Антропологические традиции - [20]

Шрифт
Интервал

И хотя мы пытались внести в содержание наших проектов какие-то новые или альтернативные способы видения предмета исследований, по самой своей форме эти проекты все равно оставались проектами, основным предназначением которых было пополнение некоего глобального этнографического архива за счет очередной порции сравнительных данных. Эти проекты являлись частью грандиозного исторического предприятия (предприятия незаконченного или, можно было бы сказать, прерванного, но тем не менее до сих пор сохраняющего свою идеологическую гегемонию) по созданию общей науки о человеке. Роль социокультурной антропологии в этом предприятии заключалась в описании народов, которые вели если не «досовременный», то во всяком случае «несовременный» образ жизни.

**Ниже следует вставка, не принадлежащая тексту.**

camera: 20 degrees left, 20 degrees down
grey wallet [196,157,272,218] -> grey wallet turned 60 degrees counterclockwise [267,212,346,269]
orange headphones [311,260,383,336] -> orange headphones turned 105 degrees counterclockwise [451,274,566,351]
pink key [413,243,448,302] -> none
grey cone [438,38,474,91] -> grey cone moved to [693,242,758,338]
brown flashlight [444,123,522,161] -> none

В то время многие аспиранты, особенно на кафедрах, подобных гарвардской, уже не очень верили в действенность таких принципов построения дисциплины, но участие в практической деятельности дисциплины (особенно в полевых исследованиях, остававшихся тем самым элементом, который как раз и привлекал многих к антропологии) так или иначе означало следование этим принципам. Конечно, исследовательские проекты в антропологии США были весьма разносторонними в тот период (как, впрочем, и в более раннее, и в более позднее время). К примеру, в первые два послевоенные десятилетия под одной и той же рубрикой исследований социально-экономического развития антропологами предпринимались самые разнообразные проекты, в которых люди изучались одновременно как представители традиционной сельской культуры и урбанизирующихся слоев населения; как индивиды, имеющие специфическое место в социальной структуре собственного общества, и как индивиды, переходящие границы данной структуры и включающиеся в систему международного разделения труда.

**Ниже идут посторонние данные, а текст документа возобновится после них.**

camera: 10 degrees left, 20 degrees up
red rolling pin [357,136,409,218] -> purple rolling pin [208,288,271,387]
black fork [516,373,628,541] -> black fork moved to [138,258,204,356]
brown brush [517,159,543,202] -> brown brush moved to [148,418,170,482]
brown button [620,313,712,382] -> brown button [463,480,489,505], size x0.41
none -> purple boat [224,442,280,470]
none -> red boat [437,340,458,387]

При всем этом разнообразии традиционная модель этнографического исследования — условно говоря, «модель Малиновского» — все равно оставалась в центре дисциплины, и набор практических приемов, диктуемых этой моделью, в свою очередь, оказался закрепленным в модели университетской подготовки специалистов, которая определяла, что можно и чего нельзя молодым ученым, входящим в дисциплину.

В настоящее время антропологию в США до сих пор характеризует большое разнообразие интересов (хотя мозаика этих интересов сложена уже по-другому и осмысливается по-другому), и принципы региональной специализации и полевой работы до сих пор остаются в той или иной мере определяющими, но категориальный аппарат, понятие о включенности любого этнографического исследования в более широкий социально-политический контекст и условия и способы проведения полевых исследований на практике, как я уже отметил, изменились самым кардинальным образом.

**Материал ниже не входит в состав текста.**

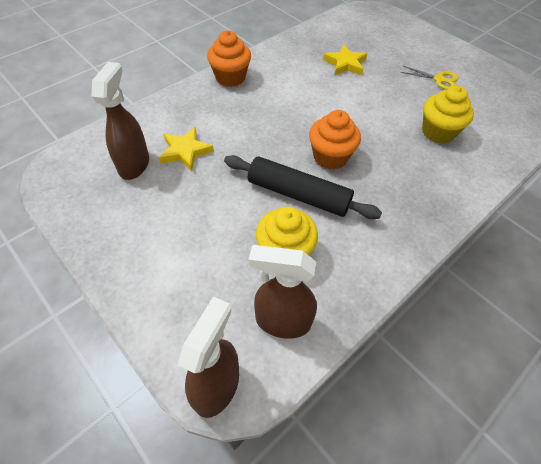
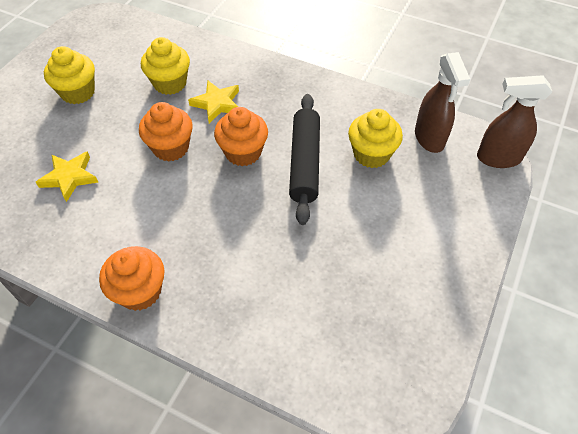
camera: 110 degrees left, 0 degrees up
brown spray bottle [92,62,149,180] -> none
yellow star [159,127,214,171] -> yellow star moved to [188,80,239,123]
yellow scissors [400,66,458,90] -> yellow cupcake [44,46,95,104]
none -> orange cupcake [139,102,193,162]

То, что в период активной деятельности моего поколения только начинало вырисовываться, — сегодня общая реальность. Программы культурно-антропологических и социально-антропологических исследований в университетах формируются под воздействием ряда междисциплинарных стимулов, совершенно отличных от тех, что формировали дисциплину в период ее профессионального становления. Темы и дискуссии, в которых в тот период отражались ожидания дисциплинарного сообщества, сегодня перешли из актива в пассив дисциплины — в своего рода «историографию» (собственно говоря, они даже преподаются все чаще и чаще в рамках курсов по историографии). Новые темы и области интересов в дисциплине возникают и намечаются чаще в ходе дискуссий и диалогов с другими дисциплинами по общим и частным проблемам культурных и социальных исследований, чем в ходе внутридисциплинарных дебатов о предмете этнографического исследования.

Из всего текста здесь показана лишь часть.